Magda et lui décident alors de tracer eux-même les rails, avec deux pinceaux et de la peinture. Or, leur chemin aussi se sépare car ils ne sont pas d'accord sur la destination à suivre. Victor trace droit devant lui et il va finir par décoller du sol. Entre ciel et mer, à dos de cheval ou sur un vélo, en deltaplane ou en sous-marin, Victor va voir du pays, s'affranchir des limites et sortir des rails.
Dernières escale : Paris, la tour Eiffel. A son sommet, ce sera une autre rencontre qui attend notre conducteur de train, qui s'en remettra alors au destin pour décider le chemin à suivre !
Fabuleux.
Comme souvent, j'adore la réunion des talents que sont Manuela Salvi et Maurizio A. C. Quarello. L'histoire est singulière, pétillante, décoiffante. Les illustrations, belles à couper le souffle, proposent un monde qui n'existe plus et dont le charme rétro me séduit instantanément.
Je vous le recommande chaudement !
Sarbacane, 14,90€
Au gré de mes balades musicales, j'ai même découvert une chanson de Joe Dassin (!) dont voici un extrait des paroles qui collent parfaitement avec notre histoire...
Tous les deux, on se ressemble
On a besoin de bouger
De temps en temps
Contre le vent
De changer de gens
De prendre le temps
Si on veut le refaire le monde
Viens, là-bas au bout des rails
Jusqu'à ce que le train s'arrête
Viens, il faut que l'on s'en aille
Il faut le faire ce fameux voyage
:))
(Lecture du soir ... et de jazz)
Oh my God ! Ce livre-là, mes aïeux, nous a prises par surprise, sans s'y attendre ... Toutes les deux plongées dans notre lecture, moi me demandant si la Miss n'allait pas décrocher dès la première page tournée tant le vocabulaire me semblait un peu loin de ses connaissances basiques, et elle, Miss C., nonchalante et rêveuse, avachie et m'écoutant d'une oreille, à peine tournant un oeil vers les magnifiques illustrations ...
Ah oui les illustrations ! Là déjà nous étions dans l'ambiance, déjà nous trouvions que c'était plus pas mal « balancé » et que ça ressemblait presque à un film (dit la Miss), franchement de quoi prêter à s'évader ... en route pour l'Amérique des années 20, celle d'une grande ville avec ses clubs de jazz, son béton, ses tours immenses, et des pauvres types qui s'y précipitent dans l'espoir de réaliser leurs rêves.

______

▸ TRAVAIL À FAIRE:
1. Modifiez le passage du texte proposé compris entre « Comme souvent, j'adore » et « me séduit instantanément. », bornes incluses, en remplaçant « Les illustrations » par « Les images ».
2. Relevez tous les adjectifs que le texte proposé applique à « L'histoire ».
3. Traduisez en anglais la phrase suivante du texte proposé : « Victor trace droit devant lui et il va finir par décoller du sol. »

______

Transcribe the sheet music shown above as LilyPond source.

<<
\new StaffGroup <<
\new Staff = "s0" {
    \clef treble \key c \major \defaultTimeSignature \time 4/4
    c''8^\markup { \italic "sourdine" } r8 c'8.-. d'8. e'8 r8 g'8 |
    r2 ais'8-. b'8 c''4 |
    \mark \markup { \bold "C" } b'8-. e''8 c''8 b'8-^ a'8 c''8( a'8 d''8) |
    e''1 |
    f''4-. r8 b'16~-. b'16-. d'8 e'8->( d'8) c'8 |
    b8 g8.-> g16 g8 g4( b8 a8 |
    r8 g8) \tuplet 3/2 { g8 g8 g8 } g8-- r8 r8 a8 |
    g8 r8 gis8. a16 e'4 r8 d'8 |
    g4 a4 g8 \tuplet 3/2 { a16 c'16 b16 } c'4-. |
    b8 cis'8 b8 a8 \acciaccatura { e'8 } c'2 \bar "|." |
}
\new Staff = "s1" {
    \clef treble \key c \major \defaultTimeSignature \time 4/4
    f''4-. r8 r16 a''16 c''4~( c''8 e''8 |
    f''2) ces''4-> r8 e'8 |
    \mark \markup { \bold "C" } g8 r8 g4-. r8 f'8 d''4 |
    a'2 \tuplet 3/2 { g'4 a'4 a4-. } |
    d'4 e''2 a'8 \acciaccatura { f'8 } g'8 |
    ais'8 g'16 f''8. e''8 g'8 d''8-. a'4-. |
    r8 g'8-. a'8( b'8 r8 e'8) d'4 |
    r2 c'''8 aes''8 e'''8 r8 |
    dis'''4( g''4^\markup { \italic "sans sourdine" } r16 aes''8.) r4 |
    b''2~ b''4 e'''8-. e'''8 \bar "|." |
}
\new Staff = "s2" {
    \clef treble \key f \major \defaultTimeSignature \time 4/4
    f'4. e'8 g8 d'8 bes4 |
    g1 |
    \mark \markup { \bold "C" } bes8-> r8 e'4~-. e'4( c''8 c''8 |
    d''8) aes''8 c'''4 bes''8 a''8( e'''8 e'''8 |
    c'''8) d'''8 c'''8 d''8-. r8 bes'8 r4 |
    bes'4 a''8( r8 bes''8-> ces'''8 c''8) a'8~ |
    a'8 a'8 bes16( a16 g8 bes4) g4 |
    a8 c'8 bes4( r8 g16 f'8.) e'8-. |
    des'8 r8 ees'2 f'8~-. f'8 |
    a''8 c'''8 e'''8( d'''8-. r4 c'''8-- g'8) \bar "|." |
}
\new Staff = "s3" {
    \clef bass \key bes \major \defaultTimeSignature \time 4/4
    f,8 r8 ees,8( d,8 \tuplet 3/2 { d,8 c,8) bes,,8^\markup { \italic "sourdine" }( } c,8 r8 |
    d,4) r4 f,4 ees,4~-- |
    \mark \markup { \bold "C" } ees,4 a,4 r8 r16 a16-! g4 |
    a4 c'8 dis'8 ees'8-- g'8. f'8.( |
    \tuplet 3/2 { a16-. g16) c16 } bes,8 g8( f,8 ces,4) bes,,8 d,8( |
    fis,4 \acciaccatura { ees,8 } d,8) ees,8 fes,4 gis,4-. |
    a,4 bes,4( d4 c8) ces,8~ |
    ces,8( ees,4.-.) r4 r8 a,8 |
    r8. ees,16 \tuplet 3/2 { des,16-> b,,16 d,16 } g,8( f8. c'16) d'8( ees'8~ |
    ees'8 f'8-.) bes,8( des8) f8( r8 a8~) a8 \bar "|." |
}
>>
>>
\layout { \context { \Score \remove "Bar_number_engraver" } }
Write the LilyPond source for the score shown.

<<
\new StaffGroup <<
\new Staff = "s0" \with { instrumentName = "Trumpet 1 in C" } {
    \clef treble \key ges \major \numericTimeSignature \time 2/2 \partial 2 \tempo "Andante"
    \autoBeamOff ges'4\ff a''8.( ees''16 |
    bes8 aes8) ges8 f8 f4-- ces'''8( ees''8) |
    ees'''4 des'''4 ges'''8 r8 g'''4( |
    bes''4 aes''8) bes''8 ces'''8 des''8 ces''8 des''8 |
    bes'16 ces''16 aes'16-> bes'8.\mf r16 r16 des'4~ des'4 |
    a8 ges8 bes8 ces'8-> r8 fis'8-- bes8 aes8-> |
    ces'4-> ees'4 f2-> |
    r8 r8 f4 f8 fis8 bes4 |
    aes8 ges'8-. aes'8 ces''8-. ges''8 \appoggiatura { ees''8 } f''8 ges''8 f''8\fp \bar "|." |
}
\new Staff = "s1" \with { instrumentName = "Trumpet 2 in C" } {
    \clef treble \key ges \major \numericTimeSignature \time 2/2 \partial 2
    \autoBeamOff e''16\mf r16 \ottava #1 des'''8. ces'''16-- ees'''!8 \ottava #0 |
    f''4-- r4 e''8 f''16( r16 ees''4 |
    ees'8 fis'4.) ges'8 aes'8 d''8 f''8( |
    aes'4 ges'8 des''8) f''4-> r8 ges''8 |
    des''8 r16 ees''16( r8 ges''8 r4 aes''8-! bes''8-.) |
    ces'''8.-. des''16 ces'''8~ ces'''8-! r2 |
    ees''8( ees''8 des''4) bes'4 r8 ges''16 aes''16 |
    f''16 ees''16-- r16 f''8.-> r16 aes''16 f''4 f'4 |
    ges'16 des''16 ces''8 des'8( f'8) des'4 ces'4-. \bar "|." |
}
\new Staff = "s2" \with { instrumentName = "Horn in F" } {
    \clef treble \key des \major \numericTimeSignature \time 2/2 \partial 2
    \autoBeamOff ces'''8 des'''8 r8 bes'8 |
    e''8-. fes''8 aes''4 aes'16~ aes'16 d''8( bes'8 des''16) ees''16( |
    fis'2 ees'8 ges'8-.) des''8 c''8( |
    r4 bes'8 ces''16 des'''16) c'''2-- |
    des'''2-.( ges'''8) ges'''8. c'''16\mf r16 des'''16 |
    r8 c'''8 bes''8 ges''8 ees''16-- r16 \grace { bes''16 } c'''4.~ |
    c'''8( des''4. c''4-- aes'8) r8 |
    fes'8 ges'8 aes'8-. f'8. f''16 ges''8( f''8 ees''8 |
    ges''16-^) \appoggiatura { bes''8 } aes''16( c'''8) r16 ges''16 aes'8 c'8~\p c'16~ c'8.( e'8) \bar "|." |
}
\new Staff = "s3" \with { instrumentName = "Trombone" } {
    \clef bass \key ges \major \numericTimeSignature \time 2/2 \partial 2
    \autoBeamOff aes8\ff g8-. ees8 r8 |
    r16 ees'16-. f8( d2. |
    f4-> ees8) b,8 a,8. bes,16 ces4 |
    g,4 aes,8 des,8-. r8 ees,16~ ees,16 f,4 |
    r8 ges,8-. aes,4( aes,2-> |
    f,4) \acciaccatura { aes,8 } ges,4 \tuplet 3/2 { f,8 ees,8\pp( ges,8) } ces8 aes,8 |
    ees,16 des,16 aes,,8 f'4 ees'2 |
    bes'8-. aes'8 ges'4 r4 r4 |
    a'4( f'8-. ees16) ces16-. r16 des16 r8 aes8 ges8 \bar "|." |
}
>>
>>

______

▸ RÉPONSES DÉTAILLÉES:
1.
Comme souvent, j'adore la réunion des talents que sont Manuela Salvi et Maurizio A. C. Quarello. L'histoire est singulière, pétillante, décoiffante. Les images, belles à couper le souffle, proposent un monde qui n'existe plus et dont le charme rétro me séduit instantanément.

2. singulière, pétillante, décoiffante

3. Victor draws straight ahead of him, and he will end up taking off from the ground.